- Opening Delimiter -

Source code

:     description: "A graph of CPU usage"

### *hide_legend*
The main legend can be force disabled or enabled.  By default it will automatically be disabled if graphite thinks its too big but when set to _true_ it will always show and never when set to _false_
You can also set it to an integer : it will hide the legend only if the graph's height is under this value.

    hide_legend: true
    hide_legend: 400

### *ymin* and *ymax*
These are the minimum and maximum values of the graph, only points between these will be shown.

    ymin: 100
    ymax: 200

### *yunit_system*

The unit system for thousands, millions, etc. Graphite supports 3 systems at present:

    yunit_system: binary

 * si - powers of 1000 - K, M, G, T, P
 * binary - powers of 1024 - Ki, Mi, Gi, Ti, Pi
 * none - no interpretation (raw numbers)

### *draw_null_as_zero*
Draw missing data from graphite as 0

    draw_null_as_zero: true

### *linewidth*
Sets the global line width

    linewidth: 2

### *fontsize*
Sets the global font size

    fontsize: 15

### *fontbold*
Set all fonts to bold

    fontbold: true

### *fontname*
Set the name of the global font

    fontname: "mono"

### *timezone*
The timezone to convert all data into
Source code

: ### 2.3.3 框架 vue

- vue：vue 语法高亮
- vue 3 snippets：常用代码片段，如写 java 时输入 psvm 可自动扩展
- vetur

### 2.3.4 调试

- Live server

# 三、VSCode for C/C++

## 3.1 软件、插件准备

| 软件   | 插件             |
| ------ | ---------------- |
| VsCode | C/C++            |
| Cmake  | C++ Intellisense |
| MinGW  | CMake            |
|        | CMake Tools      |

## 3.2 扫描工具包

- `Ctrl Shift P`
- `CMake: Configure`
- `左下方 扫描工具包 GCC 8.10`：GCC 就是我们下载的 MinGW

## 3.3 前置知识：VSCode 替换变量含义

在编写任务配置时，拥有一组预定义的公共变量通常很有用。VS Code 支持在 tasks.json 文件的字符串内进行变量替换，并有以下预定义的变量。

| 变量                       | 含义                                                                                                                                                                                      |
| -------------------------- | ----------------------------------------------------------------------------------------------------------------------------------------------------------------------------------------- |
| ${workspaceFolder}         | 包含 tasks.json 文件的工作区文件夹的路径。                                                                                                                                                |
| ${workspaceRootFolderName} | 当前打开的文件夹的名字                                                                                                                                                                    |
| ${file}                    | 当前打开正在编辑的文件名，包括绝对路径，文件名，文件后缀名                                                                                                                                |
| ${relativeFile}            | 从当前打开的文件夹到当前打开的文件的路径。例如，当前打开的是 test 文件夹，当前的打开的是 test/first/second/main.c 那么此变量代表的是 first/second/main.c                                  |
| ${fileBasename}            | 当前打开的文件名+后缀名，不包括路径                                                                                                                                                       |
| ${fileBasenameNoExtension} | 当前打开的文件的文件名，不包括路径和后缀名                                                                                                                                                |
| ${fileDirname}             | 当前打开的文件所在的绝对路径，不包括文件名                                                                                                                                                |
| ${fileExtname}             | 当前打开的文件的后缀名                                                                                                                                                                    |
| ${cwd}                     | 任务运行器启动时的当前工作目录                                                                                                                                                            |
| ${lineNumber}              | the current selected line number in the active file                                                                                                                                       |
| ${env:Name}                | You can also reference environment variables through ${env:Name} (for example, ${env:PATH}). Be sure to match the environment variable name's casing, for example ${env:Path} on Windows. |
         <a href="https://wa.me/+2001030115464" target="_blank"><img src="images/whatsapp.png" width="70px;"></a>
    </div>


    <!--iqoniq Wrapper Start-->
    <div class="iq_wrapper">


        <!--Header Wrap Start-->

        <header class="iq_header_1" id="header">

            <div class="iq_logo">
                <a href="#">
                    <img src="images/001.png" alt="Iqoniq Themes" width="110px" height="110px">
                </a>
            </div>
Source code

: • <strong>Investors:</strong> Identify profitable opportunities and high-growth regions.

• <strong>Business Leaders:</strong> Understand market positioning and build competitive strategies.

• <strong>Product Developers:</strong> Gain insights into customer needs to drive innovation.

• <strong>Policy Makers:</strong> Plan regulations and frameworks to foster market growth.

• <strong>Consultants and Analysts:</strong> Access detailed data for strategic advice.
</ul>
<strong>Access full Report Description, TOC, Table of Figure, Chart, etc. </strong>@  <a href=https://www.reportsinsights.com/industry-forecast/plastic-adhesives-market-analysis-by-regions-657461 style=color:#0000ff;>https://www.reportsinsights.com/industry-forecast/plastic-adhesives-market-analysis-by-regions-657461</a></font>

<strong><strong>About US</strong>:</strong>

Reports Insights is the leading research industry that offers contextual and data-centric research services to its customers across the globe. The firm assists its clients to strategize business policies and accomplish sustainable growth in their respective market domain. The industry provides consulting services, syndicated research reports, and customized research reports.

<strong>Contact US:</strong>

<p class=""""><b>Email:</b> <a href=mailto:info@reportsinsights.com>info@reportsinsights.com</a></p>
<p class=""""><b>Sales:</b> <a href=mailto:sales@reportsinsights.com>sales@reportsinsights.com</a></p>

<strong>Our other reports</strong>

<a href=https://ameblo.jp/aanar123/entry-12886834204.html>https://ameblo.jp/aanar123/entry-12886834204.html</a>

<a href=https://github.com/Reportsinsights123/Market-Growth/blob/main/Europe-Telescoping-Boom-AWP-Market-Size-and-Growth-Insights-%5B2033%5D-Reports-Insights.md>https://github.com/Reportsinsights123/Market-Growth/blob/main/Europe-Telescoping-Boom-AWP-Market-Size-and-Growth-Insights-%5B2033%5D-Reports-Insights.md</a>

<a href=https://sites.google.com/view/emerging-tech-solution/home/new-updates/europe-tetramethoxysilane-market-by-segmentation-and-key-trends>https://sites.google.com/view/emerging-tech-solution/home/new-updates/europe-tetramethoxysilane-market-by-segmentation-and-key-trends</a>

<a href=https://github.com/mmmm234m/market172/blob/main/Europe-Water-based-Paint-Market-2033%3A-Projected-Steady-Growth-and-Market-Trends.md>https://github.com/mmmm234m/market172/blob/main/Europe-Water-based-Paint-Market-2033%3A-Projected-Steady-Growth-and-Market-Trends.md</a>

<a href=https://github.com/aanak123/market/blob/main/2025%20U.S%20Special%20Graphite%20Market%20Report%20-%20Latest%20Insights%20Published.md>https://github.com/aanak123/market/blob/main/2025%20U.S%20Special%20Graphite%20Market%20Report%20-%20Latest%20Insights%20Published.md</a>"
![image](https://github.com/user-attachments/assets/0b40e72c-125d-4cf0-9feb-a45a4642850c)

- Closing Delimiter -

▸ **TASK STATEMENT**
Reproduce exactly, and only, the part of the listing above that begins at the line with "These are the" and goes on through the line with "yunit_system: binary".

▸ **RESULT OF THIS EXERCISE**
These are the minimum and maximum values of the graph, only points between these will be shown.

    ymin: 100
    ymax: 200

### *yunit_system*

The unit system for thousands, millions, etc. Graphite supports 3 systems at present:

    yunit_system: binary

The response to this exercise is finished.